一方で、斜めに生えている場合や、歯ぐきに一部埋まっている場合、または智歯周囲炎を繰り返している場合には、抜歯が推奨されることが多くなります。放置すると炎症の頻度が増え、隣の歯に悪影響を及ぼす可能性があるため、長期的な口腔環境を考慮した判断が重要になります。

抜歯を検討するべきタイミング

親知らずの抜歯を検討するタイミングとして重要なのは、症状の有無だけではありません。痛みや腫れがある場合はもちろんですが、将来的なリスクを踏まえて判断することが求められます。例えば、レントゲンで横向きに埋まっていることが確認された場合、将来的に問題を引き起こす可能性が高いため、症状がなくても抜歯が選択されることがあります。

また、若いうちに抜歯を行うほうが回復が早く、術後の負担も軽減されやすい傾向があります。

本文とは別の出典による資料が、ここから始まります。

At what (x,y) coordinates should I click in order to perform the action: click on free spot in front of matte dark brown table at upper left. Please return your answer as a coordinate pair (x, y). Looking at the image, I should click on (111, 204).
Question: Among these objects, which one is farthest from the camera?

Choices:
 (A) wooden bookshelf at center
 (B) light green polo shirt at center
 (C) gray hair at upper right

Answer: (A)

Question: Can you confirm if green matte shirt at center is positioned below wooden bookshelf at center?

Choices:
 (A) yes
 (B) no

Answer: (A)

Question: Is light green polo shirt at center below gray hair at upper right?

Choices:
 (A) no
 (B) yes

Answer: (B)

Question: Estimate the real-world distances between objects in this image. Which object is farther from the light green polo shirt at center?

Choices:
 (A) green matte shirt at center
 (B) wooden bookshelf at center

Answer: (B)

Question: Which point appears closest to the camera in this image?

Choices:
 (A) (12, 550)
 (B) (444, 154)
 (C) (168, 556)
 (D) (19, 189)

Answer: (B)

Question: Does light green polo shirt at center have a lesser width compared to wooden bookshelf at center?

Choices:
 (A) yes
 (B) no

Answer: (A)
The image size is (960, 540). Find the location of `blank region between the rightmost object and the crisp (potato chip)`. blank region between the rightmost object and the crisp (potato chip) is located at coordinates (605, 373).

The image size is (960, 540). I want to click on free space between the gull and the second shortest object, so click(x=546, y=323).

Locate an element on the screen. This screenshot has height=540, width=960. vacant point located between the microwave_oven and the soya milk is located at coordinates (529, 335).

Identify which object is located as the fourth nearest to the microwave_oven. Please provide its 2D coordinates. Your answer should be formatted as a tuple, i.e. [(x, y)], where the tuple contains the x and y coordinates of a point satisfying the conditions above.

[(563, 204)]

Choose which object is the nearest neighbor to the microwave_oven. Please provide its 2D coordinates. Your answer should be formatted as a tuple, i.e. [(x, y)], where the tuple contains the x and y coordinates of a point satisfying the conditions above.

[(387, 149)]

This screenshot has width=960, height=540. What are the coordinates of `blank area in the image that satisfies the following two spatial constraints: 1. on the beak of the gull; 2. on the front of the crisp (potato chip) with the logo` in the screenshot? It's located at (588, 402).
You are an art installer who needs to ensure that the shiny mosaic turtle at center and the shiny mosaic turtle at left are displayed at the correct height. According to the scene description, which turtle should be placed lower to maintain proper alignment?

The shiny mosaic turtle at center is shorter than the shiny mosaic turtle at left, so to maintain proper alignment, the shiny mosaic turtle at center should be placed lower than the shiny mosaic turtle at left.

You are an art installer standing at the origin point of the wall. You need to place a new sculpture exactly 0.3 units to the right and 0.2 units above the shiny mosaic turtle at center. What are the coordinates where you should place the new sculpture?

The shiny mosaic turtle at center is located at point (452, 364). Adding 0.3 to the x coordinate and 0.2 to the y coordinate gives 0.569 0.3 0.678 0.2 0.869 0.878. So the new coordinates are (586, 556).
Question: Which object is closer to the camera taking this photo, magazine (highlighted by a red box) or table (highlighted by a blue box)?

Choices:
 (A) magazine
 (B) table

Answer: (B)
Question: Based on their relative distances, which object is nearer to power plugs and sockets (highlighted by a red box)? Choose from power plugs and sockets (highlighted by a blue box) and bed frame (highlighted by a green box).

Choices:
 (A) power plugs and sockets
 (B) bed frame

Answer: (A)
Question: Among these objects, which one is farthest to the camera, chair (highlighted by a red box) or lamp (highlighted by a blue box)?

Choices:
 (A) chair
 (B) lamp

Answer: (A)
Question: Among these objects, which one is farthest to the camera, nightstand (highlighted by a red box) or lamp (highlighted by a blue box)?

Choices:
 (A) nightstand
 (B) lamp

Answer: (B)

年齢を重ねると骨が硬くなり、抜歯の難易度が上がることがあるため、適切な時期を見極めることが重要です。歯科での診断をもとに、個別の状態に応じた判断を行う必要があります。

抜歯後の注意点と回復の流れ

親知らずを抜歯した後は、適切なケアを行うことで回復をスムーズに進めることができます。抜歯直後は出血や腫れが生じることが一般的であり、安静に過ごすことが求められます。強いうがいや飲酒、激しい運動は出血を助長する可能性があるため、一定期間は控える必要があります。

また、傷口に血のかたまりが形成されることで治癒が進むため、この部分を乱さないことが重要です。適切な服薬や指示に従ったケアを行うことで、感染や痛みのリスクを抑えることができます。術後の経過には個人差があるため、違和感が続く場合は早めに医師へ相談することが望まれます。

親知らずと上手に向き合うために

親知らずに関する判断は、一律の正解があるものではありません。重要なのは、自身の口腔内の状態を正確に把握し、リスクとメリットを比較したうえで適切な選択を行うことです。そのためには、定期的な歯科検診を受け、専門的な視点からのアドバイスを得ることが欠かせません。

痛みが出てから対処するのではなく、予防的な視点で親知らずを管理することが、長期的な口腔健康の維持につながります。リスクを理解し、適切なタイミングで対応することで、不必要なトラブルを回避することが可能になります。